There's no context switch required, but your point is valid. 
GrAtscFieldSyncDemux has a state machine that either does a search for
the proper alignment or assumes that it's got alignment and does a few
low overhead checks to be sure.

> What I would really want to see happen is that the chain of sources
> to sinks could be redirected once a component in the chain has done
> its job.  This isn't strictly necessary, only an optimization issue.
> Just was wondering if this already exists and I'm misreading the
> code.


The 2.x code supports reconfiguring the pipeline on the fly.

> I'm not familiar with DSP CPUs and DSP architecture in general, so
> what I'm asking may be obvious.  If so, just let me know where to
> start looking and reading, and I'll do the rest.

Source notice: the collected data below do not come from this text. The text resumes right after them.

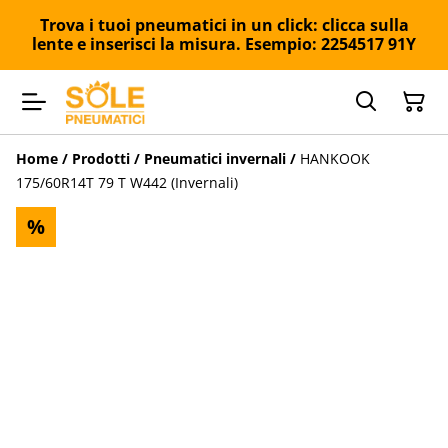
Trova i tuoi pneumatici in un click: clicca sulla
lente e inserisci la misura. Esempio: 2254517 91Y
Home
/
Prodotti
/
Pneumatici invernali
/
HANKOOK
175/60R14T 79 T W442 (Invernali)
%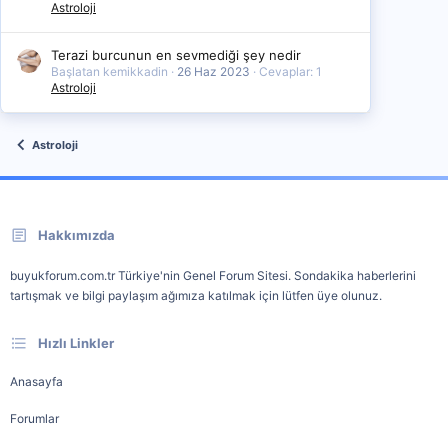
Astroloji
Terazi burcunun en sevmediği şey nedir
Başlatan kemikkadin
26 Haz 2023
Cevaplar: 1
Astroloji
Astroloji
Hakkımızda
buyukforum.com.tr Türkiye'nin Genel Forum Sitesi. Sondakika haberlerini
tartışmak ve bilgi paylaşım ağımıza katılmak için lütfen üye olunuz.
Hızlı Linkler
Anasayfa
Forumlar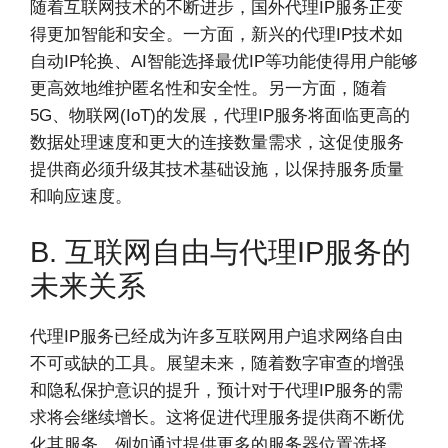
随着互联网技术的不断进步，国外代理IP服务正变
得更加智能和安全。一方面，新兴的代理IP技术如
自动IP轮换、AI智能选择最优IP等功能使得用户能够
更高效地维护匿名性和安全性。另一方面，随着
5G、物联网(IoT)的发展，代理IP服务将面临更高的
数据处理速度和更大的连接数量需求，这促使服务
提供商必须升级其技术基础设施，以保持服务质量
和响应速度。
B. 互联网自由与代理IP服务的
未来关系
代理IP服务已经成为许多互联网用户追求网络自由
不可或缺的工具。展望未来，随着数字审查的增强
和隐私保护意识的提升，预计对于代理IP服务的需
求将会继续增长。这将促进代理服务提供商不断优
化其服务，例如通过提供更多的服务器位置选择、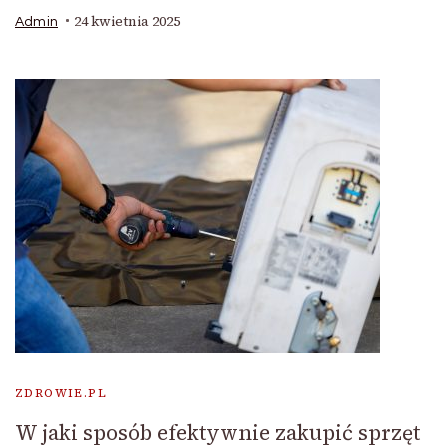
24 kwietnia 2025
Admin
ZDROWIE.PL
W jaki sposób efektywnie zakupić sprzęt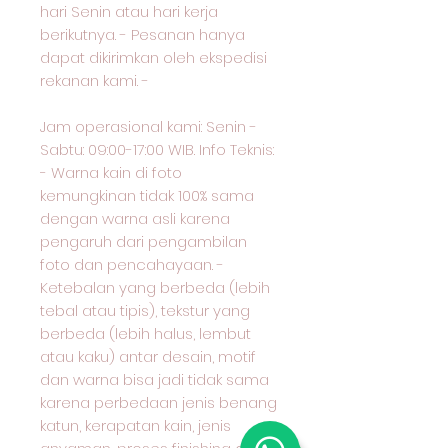
hari Senin atau hari kerja
berikutnya. - Pesanan hanya
dapat dikirimkan oleh ekspedisi
rekanan kami. -
Jam operasional kami: Senin -
Sabtu: 09:00-17:00 WIB. Info Teknis:
- Warna kain di foto
kemungkinan tidak 100% sama
dengan warna asli karena
pengaruh dari pengambilan
foto dan pencahayaan. -
Ketebalan yang berbeda (lebih
tebal atau tipis), tekstur yang
berbeda (lebih halus, lembut
atau kaku) antar desain, motif
dan warna bisa jadi tidak sama
karena perbedaan jenis benang
katun, kerapatan kain, jenis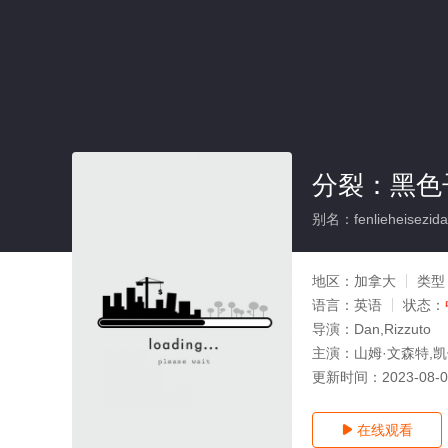
分裂：黑色
别名：fenlieheisezid
地区：
加拿大
类型
语言：
英语
状态：
导演：
Dan,Rizzuto
主演：
山姆·文森特,凯
更新时间：
2023-08-
在线观看
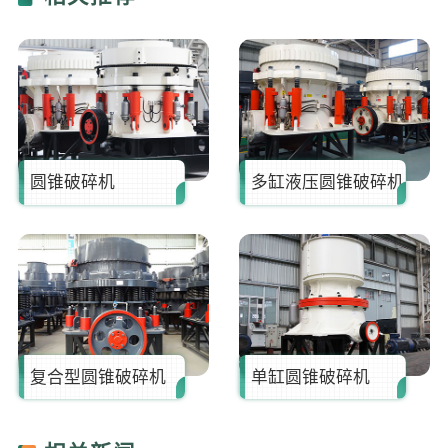
胡**
181****6660
13分钟前
张**
173****8712
16分钟前
罗**
187****0007
21分钟前
圆锥破碎机
多缸液压圆锥破碎机
复合型圆锥破碎机
单缸圆锥破碎机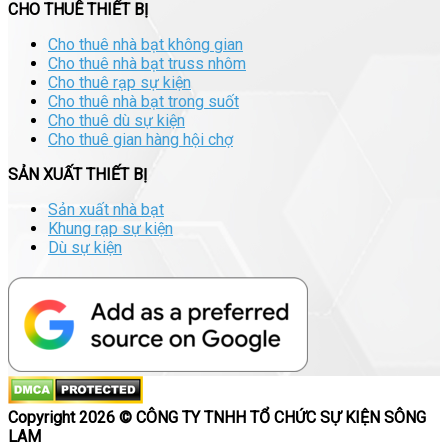
CHO THUÊ THIẾT BỊ
Cho thuê nhà bạt không gian
Cho thuê nhà bạt truss nhôm
Cho thuê rạp sự kiện
Cho thuê nhà bạt trong suốt
Cho thuê dù sự kiện
Cho thuê gian hàng hội chợ
SẢN XUẤT THIẾT BỊ
Sản xuất nhà bạt
Khung rạp sự kiện
Dù sự kiện
Copyright 2026 © CÔNG TY TNHH TỔ CHỨC SỰ KIỆN SÔNG
LAM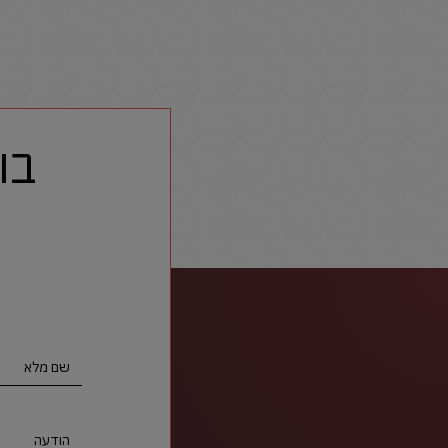
בו
שם מלא
הודעה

There's nothing magic about DSPs.  Mostly you can think of them as
embedded processors that can mulitiply and add very quickly.  Many of
them, particularly the fixed point ones, have highly non-orthogonal
instruction sets where the underlying architectural warts keep poking
their heads into your code.  Often they have special support for
circular buffering or performing the FFT butterfly address
calculation. 

If you don't care about power consumption, floating point on a
contemporary superscalar processor (Pentium, Athlon, G4, etc) kicks
butt on DSPs, and your code isn't tied to some whacky architecture.

> David

Thanks for the great questions and ideas!

Also, I'll be making the first alpha release of the GNU Radio
2.x code base in the next couple of days.

If you want a sneak preview, it's in CVS under the module name "gnuradio-core"
Any files with names like GrCamelCase.xyz are still to be converted to the
new architecture.

| GNU Radio's CVS repository can be checked out through anonymous CVS
| over SSH with the following instructions. When prompted for a password
| for anoncvs, simply press the Enter key.
|   
|   $ export CVS_RSH="ssh"
|   $ cvs -z3 -d:ext:address@hidden:/cvsroot/gnuradio co -P gnuradio-core
| 
| Be sure to use the -P option on your check out. This prunes empty
| directories from the build tree.
| 
| The SSHv2 public key fingerprints for the machine hosting the cvs trees are:
| 
|   RSA: 1024 80:5a:b0:0c:ec:93:66:29:49:7e:04:2b:fd:ba:2c:d5
|   DSA: 1024 4d:c8:dc:9a:99:96:ae:cc:ce:d3:2b:b0:a3:a4:95:a5 
| 
| Once you have the tree checked out, you can keep it up to date by
| using cvs update.
| 

You can browse the cvs archive from the savannah repository with the
help of viewCVS.  http://savannah.gnu.org/cgi-bin/viewcvs/gnuradio/

Eric